Unless you are a pro athlete or a celebrity, chances are good you’re not happy with your financial circumstances. Luckily, there are strategies you can implement to help get you closer to where you would like to be so you can feel more financially fulfilled and in control of your present and future.
While the road to financial fulfillment might not be easy, it’s worth whatever struggle is involved to be able to sit on a nest egg and have the confidence that you can face whatever monetary hiccup comes your way.
9 Strategies To Get Proper Financial Fulfillment:
1. Avoid Lifestyle Inflation
This is a fairly new term and refers to the situation where a person’s income increases but so does their spending, essentially putting them in the same financial position as they were previously. How can you avoid this?
- Be hyper-aware of your spending
- Keep your financial goals a priority
- Purchase items only after you implement the 48-hour rule (wait 48 hours to be certain you still want them)
- Increase payments to credit cards and other debts to pay them off more quickly
2. Define Financial Freedom
What does becoming financially free mean to you? You might envision bi-annual tropical vacations or affording a luxury car. Whatever it is, write it down so it becomes more concrete. Drill down each goal to be as explicit as possible in how you will reach it. Use the SMART goal technique:
- Specific. Be specific with each goal you want to accomplish. This is the mission statement of your goal.
- Measurable. How will progress be measured quantitatively?
- Achievable. Think about the skills you have and the skills you need to accomplish the goal. What new tools do you need to achieve your goal? (for example: taking a class)
- Relevant. Is your goal relevant to your overall lifestyle and other goals?
- Time-Bound. Ask yourself when you expect to complete the goal. For example, you may give yourself 6 months to pay off a credit card debt entirely.
3. Examine Insurance Policies
Insurance is a lot like software that runs in the background of your life. It’s there to support and guard you, even though you might not give it a lot of thought. This also means that some policies can become outdated and no longer match your lifestyle accurately.
To save money and be sure policies are congruent with your way of life, research auto insurance quotes online for a policy that works best for you while saving money, month after month.

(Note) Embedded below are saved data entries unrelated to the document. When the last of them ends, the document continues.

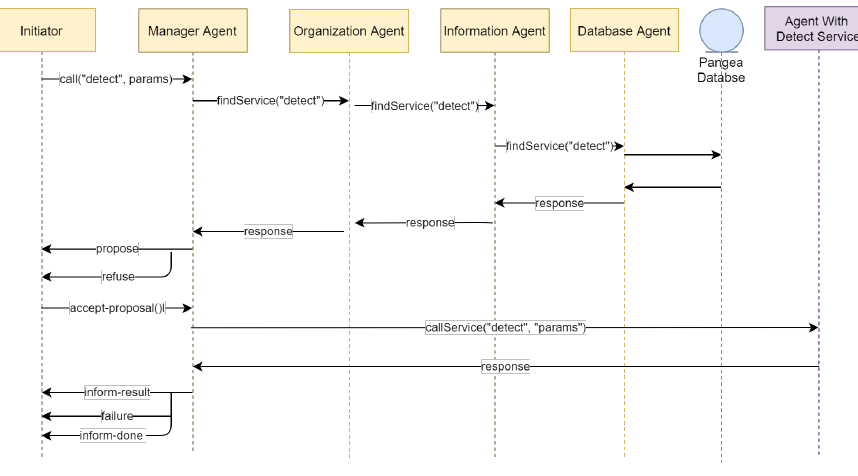
Figure 2. Image call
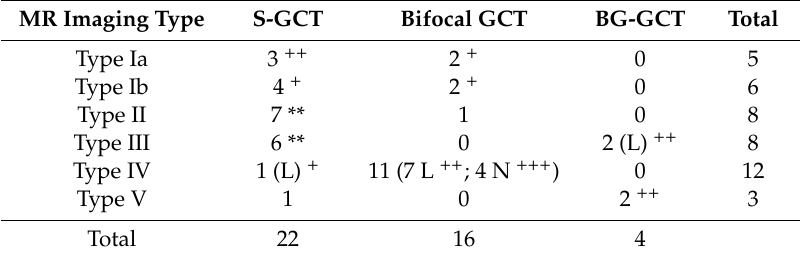
Table 1. Magnetic resonance imaging types.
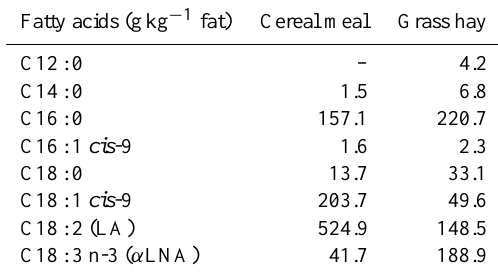
Table 2. The fatty acid profile of feeds used in nutrition of examined ewes. Fatty acids (gkg − 1 fat) Cereal meal Grass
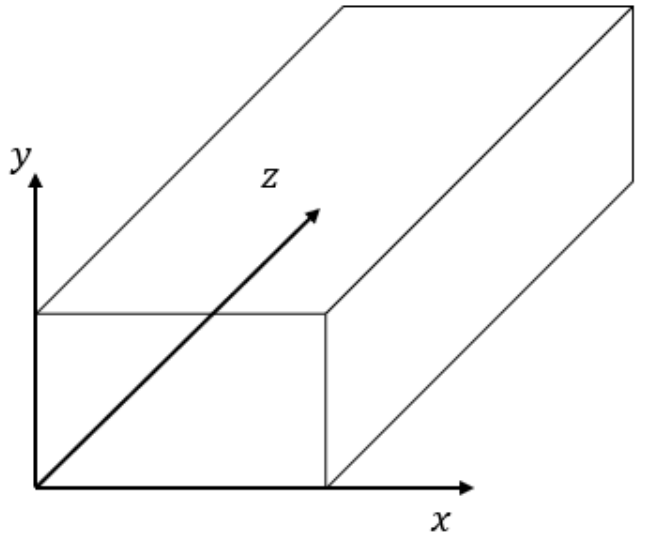
Figure 3. Coordinate system and cross-section of a rectangular channel.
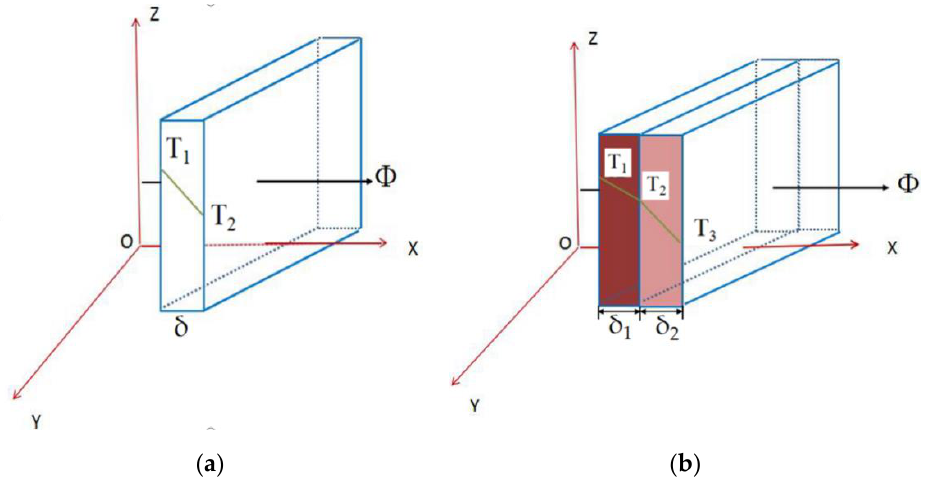
Figure 4. Schematic diagram of layer conduction of the plane wall. ( a ) Single-layer; ( b ) Multi-layer.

4. Take Care of What You Have
Maintaining your home, your car, and your health are the easiest ways to keep replacement and medical costs to a minimum. The saying is – an ounce of prevention is worth a pound of cure, and that works not just for people but also for items like appliances, clothing, etc.

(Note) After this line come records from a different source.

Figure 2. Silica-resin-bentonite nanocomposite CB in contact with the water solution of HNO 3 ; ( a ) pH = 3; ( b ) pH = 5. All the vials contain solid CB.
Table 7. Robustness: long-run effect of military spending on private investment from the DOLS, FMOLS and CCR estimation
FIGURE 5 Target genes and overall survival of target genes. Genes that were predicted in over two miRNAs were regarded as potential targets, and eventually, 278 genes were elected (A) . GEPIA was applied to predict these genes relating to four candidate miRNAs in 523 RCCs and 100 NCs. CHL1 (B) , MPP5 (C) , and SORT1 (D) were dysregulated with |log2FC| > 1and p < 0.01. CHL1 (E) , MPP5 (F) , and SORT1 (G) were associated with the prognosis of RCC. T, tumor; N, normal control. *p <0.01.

5. Pay Off Your Credit Cards
Owing money to creditors is the opposite of financial fulfillment. There is no way to build equity in your financial future if you are not at least paying credit cards in full every month. It is a vicious cycle that is difficult to break free of, but with some effort and motivation, is well worth the ‘sacrifice.’ Keep in mind that you may have other loans that are not nearly as toxic to your financial fulfillment: student loans, a mortgage, and other similar loans often have very low-interest rates and are not as crucial to pay off as credit card debt.
6. Pay Yourself First
Does your employer offer a matching contribution when you enroll in the retirement plan? Take full advantage if they do. You can also opt for automatic deposits from your paycheck into a separate account that is for emergencies only. This allows you to keep the money you live on untouched if something goes awry – like the roof starts leaking.
7. Keep an Eye On Your Credit Score
Your credit score is important when you want to buy a new home, refinance your existing one or take out a loan for a new car. It may also affect life insurance premiums as well as car insurance. Make a point to look at your credit report regularly so you can fix any issues that arise, inconsistencies, or even errors that could be hurting your good credit.

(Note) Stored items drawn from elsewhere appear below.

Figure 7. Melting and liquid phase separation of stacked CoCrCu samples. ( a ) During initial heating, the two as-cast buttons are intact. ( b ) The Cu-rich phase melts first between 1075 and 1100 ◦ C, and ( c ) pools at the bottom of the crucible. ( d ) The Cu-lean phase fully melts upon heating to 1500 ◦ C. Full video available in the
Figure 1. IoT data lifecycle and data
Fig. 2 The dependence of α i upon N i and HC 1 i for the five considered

8. Live as Frugally as Possible
Living a frugal life doesn’t mean spending endless hours clipping coupons or never throwing anything away. It means to live within or even below your means, so the extra can accumulate nicely in your savings account or investments. With any luck, you’ll be in this life for the long haul and when retirement hits, you’ll want to ease into it and not have to adjust your lifestyle so dramatically for the worse that you no longer recognize it.
9. Learn the Art of Negotiation
As Americans, we are somewhat programmed into believing and accepting that the price tag is set in stone. This isn’t necessarily the case. Small business owners are often up for a bit of negotiating if it means a sale, so get past the hesitancy and overcome the societal handicap.